Task goal
Among the records below, find the line that has "2) white tape ring [302,122,411,193]"; from there, give the lines again exactly, and stop after the line that has "Tell me the".

Pose and size estimates
»»

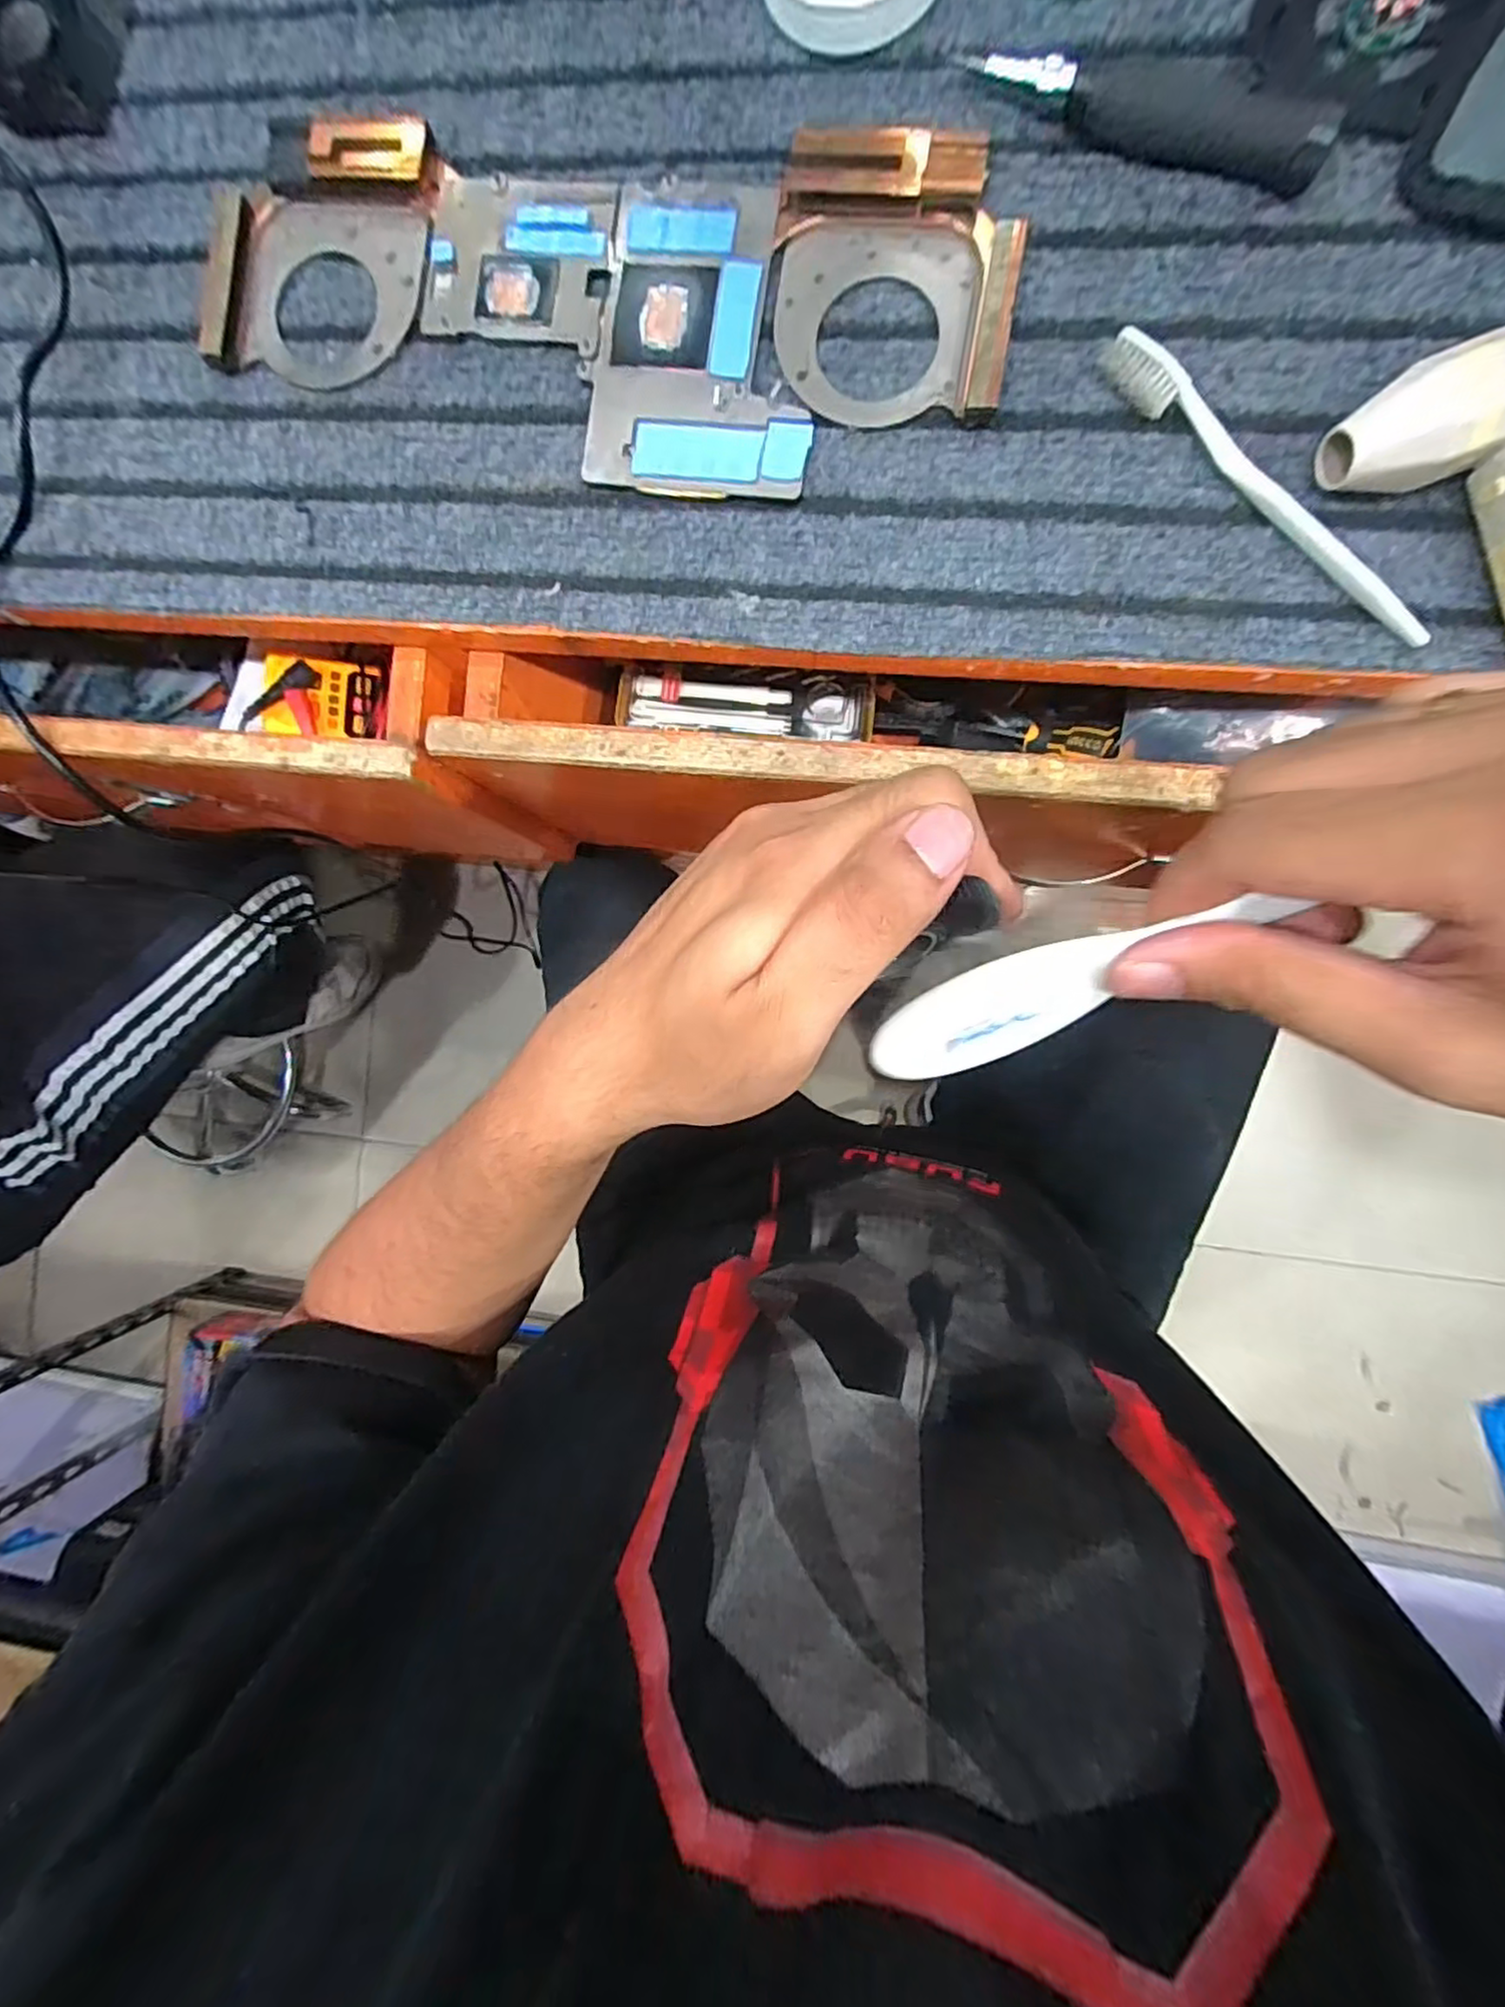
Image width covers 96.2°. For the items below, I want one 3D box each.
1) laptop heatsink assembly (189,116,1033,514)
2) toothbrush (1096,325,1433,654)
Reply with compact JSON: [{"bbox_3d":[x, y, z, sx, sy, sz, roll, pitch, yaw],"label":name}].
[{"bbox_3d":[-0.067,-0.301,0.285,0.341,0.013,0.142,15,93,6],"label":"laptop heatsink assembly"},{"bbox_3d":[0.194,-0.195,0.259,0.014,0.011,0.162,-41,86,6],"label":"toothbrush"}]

««
»»

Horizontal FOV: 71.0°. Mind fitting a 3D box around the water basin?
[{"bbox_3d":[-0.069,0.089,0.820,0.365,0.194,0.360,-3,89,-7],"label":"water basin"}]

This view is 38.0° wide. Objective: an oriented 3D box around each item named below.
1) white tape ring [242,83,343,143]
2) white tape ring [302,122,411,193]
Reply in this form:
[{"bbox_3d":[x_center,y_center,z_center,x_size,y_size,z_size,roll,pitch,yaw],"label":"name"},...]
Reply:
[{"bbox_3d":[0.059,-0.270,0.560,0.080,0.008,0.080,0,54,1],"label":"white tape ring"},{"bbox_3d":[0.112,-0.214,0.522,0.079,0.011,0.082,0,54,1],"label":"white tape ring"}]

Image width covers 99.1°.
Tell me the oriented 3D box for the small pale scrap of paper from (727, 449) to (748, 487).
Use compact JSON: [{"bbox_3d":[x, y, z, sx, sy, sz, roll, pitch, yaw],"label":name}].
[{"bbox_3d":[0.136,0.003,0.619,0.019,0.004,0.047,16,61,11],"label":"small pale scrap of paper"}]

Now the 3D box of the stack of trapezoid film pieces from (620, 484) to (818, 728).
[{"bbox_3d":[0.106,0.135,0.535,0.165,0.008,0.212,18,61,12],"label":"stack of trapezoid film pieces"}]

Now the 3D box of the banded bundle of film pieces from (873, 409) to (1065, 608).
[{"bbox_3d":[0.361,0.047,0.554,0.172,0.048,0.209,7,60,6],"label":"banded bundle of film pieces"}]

««

Problem solution
2) white tape ring [302,122,411,193]
Reply in this form:
[{"bbox_3d":[x_center,y_center,z_center,x_size,y_size,z_size,roll,pitch,yaw],"label":"name"},...]
Reply:
[{"bbox_3d":[0.059,-0.270,0.560,0.080,0.008,0.080,0,54,1],"label":"white tape ring"},{"bbox_3d":[0.112,-0.214,0.522,0.079,0.011,0.082,0,54,1],"label":"white tape ring"}]

Image width covers 99.1°.
Tell me the oriented 3D box for the small pale scrap of paper from (727, 449) to (748, 487).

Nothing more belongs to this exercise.